> **EXERCISE**
Restate each of the lines given below, word for word.
== EXERCISE INPUTS ==
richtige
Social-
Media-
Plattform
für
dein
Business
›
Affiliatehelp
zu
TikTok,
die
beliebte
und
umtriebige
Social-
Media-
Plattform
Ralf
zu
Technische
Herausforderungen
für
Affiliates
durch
===
> **OUTPUT OF THE TASK**
richtige
Social-
Media-
Plattform
für
dein
Business
›
Affiliatehelp
zu
TikTok,
die
beliebte
und
umtriebige
Social-
Media-
Plattform
Ralf
zu
Technische
Herausforderungen
für
Affiliates
durch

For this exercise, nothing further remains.